Objectif visé —
Affichez sans rien modifier le passage du texte source qui va de « Les relations de » jusqu'à « leur proposition actuelle. » inclus.

Texte source —
----
Les relations de travail à la Société de développement du Cap-Breton n'ont pas été des plus positives ces dernières années, malgré nos efforts. À cause des nombreuses pressions et difficultés dans les mines et tout le reste, cela n'a pas été facile pour personne.
Néanmoins, ils ne cessent de changer les hauts dirigeants et d'importer de nouvelles idées, de nouvelles techniques de relations de travail et ils ne semblent pas se rendre compte que c'est une vieille industrie. Les relations entre les employés et les employeurs ne datent pas d'hier. Chaque groupe a ses traditions et ses coutumes. Ils réfléchissent de leur côté et disent qu'ils vont essayer un programme tout à fait nouveau. Comme l'a déclaré Stephen, ils ont essayé de le faire et on le voit dans leur proposition actuelle.
Je regrette, mais nous devons participer aux décisions. C'est un processus de négociation collective, de coopération mutuelle, ce qui veut dire qu'une partie ne peut pas décider unilatéralement comment procéder. On essaie ces programmes, on les fait démarrer et invariablement, jusqu'ici, ils ont échoué. Ce n'est pas entièrement de notre faute, mais nous avons une part de responsabilité, je ne le nie pas.
Comme ils disent, et comme l'a déclaré M. Drake, nous devons travailler très fort à améliorer les relations si nous voulons que cette industrie progresse. Mais nous ne sommes pas convaincus que l'intention réelle soit de faire progresser l'industrie. Ce n'est pas une critique des audiences du comité. Nous apprécions beaucoup ces audiences, parce que nous avons tenté de parler au gouvernement du Canada, par l'entremise de la Devco, et que nous n'avons pas été très bien reçus, pour employer un terme charitable.
----
Entrées enregistrées:
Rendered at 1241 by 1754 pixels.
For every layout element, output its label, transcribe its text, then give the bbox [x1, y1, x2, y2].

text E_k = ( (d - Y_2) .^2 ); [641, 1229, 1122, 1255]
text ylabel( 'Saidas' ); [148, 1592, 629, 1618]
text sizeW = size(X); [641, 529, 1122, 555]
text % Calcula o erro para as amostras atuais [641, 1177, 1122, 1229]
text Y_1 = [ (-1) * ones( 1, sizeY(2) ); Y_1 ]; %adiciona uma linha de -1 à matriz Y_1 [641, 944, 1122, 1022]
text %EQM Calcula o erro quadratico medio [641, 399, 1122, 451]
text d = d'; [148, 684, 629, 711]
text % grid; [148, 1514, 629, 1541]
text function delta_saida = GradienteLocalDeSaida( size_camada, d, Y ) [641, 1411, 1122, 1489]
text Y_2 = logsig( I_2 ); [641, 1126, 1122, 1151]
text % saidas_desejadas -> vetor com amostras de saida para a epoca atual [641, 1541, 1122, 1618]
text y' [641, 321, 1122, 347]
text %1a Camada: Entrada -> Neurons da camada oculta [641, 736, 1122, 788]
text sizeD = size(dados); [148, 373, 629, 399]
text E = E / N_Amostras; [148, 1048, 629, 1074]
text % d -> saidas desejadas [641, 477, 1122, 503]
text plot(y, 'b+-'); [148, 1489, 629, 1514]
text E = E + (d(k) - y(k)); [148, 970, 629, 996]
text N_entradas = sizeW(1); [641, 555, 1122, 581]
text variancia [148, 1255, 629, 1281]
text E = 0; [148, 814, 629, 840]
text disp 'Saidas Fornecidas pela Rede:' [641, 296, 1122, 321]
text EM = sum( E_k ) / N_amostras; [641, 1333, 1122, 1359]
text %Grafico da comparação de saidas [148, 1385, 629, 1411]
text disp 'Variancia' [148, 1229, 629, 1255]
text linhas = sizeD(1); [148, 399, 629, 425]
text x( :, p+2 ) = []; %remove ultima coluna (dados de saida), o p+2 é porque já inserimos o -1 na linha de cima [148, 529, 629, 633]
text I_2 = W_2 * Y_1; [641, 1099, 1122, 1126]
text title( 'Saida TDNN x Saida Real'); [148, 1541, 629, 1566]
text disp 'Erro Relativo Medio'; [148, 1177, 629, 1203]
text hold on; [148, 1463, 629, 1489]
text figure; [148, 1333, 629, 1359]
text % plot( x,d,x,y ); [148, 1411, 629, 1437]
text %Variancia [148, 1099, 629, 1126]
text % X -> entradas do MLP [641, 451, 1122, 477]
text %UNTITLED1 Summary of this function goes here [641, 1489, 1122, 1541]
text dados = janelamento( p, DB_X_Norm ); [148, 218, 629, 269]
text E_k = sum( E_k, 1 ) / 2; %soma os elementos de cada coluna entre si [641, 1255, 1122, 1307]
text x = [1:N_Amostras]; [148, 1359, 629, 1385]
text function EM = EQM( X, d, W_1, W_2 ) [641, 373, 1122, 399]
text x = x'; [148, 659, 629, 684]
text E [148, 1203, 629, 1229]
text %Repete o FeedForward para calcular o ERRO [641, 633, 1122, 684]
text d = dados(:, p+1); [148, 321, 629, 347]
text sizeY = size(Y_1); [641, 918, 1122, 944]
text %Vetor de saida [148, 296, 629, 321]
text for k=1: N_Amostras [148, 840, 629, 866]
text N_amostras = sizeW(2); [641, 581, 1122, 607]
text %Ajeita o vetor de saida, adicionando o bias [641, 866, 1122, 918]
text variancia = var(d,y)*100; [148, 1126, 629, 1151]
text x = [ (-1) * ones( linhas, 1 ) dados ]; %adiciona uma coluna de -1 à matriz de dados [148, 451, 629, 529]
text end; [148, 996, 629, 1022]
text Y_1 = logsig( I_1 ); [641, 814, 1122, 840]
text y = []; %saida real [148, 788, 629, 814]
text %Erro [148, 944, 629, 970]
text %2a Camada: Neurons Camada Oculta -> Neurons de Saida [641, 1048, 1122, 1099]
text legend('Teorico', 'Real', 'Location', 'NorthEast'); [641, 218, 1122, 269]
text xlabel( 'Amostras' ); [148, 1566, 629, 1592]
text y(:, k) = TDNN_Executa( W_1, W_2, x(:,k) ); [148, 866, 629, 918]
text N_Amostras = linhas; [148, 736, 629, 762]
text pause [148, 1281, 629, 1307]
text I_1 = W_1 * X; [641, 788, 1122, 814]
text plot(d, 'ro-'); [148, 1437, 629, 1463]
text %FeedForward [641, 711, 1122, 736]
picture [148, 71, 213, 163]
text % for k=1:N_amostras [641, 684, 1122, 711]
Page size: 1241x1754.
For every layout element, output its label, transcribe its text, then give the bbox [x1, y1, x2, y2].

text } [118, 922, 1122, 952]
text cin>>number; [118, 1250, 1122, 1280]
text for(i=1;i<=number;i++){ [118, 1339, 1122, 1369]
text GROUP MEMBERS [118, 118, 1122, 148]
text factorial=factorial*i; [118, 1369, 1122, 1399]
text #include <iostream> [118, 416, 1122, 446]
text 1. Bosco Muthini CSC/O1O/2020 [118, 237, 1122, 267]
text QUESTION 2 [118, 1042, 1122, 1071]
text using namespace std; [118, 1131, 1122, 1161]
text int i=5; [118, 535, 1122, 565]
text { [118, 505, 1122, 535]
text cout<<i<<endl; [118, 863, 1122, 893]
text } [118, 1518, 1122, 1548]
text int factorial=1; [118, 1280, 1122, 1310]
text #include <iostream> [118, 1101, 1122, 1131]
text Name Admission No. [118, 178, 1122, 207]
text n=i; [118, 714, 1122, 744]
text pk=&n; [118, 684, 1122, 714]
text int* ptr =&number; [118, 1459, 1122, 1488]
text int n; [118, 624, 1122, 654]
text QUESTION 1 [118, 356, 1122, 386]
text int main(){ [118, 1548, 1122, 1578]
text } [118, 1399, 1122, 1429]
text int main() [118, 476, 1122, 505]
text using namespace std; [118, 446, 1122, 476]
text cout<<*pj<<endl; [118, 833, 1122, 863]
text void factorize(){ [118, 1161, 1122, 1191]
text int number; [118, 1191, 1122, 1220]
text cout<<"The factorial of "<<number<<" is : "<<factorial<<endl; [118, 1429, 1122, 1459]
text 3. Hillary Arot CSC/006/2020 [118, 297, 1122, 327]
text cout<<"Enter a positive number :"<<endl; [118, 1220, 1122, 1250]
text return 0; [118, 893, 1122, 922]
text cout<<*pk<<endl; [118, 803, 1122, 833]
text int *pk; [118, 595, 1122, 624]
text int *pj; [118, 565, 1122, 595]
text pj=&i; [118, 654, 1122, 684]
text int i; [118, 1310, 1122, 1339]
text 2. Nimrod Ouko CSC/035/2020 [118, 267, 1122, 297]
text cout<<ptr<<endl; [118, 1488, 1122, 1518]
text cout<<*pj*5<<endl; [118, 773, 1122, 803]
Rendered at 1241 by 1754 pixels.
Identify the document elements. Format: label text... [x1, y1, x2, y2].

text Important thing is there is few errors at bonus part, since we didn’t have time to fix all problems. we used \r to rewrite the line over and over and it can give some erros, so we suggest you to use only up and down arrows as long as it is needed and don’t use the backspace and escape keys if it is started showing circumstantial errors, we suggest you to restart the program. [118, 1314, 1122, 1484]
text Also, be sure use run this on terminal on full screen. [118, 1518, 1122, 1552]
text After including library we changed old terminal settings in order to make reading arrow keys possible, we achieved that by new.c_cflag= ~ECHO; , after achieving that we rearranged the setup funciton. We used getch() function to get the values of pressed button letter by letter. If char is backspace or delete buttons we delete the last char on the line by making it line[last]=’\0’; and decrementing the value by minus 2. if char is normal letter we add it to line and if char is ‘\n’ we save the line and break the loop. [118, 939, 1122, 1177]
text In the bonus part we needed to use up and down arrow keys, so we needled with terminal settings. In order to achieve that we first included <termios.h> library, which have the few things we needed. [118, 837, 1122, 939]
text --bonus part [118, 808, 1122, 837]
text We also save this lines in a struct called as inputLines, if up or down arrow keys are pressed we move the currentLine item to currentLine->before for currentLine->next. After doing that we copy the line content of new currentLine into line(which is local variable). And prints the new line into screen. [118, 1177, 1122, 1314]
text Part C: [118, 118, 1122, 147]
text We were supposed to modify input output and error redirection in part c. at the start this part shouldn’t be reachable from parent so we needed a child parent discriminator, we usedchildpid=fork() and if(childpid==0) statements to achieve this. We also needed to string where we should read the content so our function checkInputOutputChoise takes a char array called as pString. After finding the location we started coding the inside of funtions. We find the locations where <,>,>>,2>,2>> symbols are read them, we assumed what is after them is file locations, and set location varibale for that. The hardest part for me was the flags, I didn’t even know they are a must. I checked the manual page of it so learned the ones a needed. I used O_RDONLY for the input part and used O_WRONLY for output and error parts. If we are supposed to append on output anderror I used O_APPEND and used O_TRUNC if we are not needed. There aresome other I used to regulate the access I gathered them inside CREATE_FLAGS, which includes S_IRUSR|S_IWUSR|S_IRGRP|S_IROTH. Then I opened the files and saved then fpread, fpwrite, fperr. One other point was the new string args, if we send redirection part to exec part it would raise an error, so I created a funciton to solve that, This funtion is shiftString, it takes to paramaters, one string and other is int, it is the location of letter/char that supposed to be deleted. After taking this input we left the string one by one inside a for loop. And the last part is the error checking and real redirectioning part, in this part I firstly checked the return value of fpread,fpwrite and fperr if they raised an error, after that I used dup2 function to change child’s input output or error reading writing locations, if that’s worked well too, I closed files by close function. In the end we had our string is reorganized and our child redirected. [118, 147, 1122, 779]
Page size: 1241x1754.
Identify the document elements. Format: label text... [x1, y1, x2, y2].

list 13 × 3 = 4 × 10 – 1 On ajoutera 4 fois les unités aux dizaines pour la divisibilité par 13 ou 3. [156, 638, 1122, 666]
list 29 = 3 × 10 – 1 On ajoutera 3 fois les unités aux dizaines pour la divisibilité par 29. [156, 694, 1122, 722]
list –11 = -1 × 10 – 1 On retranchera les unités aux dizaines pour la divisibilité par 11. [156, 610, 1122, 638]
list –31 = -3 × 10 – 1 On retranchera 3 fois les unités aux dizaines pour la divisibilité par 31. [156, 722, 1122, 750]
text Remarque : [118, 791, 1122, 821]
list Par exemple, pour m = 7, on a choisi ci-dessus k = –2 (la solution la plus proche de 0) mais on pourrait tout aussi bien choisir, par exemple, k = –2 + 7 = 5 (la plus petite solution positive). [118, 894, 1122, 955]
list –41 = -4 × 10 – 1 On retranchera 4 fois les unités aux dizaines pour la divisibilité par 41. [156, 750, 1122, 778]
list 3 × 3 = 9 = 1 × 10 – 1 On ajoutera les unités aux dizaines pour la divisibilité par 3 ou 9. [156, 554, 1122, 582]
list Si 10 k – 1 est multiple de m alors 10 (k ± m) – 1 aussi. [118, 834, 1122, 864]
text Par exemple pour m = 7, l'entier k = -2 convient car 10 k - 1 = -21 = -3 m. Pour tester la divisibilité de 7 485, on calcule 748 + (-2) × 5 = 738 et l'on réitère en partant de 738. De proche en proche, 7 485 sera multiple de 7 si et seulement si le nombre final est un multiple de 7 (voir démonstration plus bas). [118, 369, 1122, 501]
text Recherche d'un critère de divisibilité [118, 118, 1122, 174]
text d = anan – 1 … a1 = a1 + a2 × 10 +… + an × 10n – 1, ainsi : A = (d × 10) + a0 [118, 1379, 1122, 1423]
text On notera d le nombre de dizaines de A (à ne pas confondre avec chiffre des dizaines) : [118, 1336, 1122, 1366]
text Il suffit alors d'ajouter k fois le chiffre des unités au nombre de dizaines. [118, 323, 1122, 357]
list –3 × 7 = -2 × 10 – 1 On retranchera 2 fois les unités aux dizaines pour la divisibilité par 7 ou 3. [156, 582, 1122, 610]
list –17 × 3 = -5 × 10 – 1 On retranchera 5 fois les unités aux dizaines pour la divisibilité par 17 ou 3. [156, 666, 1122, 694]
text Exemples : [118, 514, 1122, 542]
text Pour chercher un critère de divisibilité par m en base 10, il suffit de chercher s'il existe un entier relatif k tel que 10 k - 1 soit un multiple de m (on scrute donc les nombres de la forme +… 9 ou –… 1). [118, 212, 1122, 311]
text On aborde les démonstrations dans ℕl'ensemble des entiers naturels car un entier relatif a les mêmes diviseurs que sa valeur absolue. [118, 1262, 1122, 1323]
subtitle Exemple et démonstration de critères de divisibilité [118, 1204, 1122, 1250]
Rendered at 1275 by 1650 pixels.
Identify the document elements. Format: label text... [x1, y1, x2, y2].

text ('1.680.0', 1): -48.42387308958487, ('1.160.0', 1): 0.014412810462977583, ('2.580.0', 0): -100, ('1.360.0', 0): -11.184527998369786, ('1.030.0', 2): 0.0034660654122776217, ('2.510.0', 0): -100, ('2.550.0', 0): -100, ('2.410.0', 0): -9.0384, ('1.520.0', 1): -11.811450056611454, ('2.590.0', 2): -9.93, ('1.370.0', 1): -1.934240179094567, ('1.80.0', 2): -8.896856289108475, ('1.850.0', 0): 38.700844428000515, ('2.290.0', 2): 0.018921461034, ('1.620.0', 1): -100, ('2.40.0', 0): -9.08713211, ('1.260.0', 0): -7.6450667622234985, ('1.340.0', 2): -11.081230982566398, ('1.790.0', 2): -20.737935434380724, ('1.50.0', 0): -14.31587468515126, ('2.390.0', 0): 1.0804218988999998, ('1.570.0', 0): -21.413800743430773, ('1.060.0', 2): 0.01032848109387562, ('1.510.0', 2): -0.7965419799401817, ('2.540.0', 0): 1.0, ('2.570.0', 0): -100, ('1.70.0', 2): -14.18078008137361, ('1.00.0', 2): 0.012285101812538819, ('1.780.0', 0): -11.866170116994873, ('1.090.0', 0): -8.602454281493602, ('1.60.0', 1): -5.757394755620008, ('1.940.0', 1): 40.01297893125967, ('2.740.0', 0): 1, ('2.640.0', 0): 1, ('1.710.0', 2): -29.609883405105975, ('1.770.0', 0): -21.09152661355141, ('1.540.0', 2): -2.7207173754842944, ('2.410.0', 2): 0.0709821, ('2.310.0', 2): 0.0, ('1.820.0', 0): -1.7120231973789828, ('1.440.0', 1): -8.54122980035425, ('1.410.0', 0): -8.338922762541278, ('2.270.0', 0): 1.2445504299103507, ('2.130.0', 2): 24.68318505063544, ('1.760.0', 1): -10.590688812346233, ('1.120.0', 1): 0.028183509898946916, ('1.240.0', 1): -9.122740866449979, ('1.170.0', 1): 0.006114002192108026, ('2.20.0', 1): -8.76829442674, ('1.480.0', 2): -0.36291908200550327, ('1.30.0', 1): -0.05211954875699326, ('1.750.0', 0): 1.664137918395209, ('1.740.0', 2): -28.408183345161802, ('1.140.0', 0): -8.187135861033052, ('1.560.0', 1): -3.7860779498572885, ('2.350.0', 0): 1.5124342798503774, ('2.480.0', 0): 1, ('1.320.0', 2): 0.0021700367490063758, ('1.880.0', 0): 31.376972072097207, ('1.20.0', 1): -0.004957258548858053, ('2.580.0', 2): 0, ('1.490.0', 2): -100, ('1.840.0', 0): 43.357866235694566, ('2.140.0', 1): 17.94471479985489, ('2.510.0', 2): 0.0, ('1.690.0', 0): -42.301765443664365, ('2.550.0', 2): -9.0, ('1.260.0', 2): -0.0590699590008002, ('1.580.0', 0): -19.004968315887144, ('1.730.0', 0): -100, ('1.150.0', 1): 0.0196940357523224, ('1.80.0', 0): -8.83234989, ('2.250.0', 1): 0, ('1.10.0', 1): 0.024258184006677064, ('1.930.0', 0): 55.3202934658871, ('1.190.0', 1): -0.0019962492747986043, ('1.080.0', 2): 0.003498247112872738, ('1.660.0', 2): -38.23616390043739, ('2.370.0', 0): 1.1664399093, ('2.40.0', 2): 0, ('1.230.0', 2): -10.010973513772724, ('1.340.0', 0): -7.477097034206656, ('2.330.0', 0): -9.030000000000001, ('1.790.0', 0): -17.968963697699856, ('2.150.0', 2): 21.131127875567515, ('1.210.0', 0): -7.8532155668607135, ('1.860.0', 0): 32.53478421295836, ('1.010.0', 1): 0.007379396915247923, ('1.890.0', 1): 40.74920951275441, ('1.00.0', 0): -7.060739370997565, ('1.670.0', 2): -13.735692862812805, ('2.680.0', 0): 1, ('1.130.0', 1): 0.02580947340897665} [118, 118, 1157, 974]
----
Résultat obtenu —
Les relations de travail à la Société de développement du Cap-Breton n'ont pas été des plus positives ces dernières années, malgré nos efforts. À cause des nombreuses pressions et difficultés dans les mines et tout le reste, cela n'a pas été facile pour personne.
Néanmoins, ils ne cessent de changer les hauts dirigeants et d'importer de nouvelles idées, de nouvelles techniques de relations de travail et ils ne semblent pas se rendre compte que c'est une vieille industrie. Les relations entre les employés et les employeurs ne datent pas d'hier. Chaque groupe a ses traditions et ses coutumes. Ils réfléchissent de leur côté et disent qu'ils vont essayer un programme tout à fait nouveau. Comme l'a déclaré Stephen, ils ont essayé de le faire et on le voit dans leur proposition actuelle.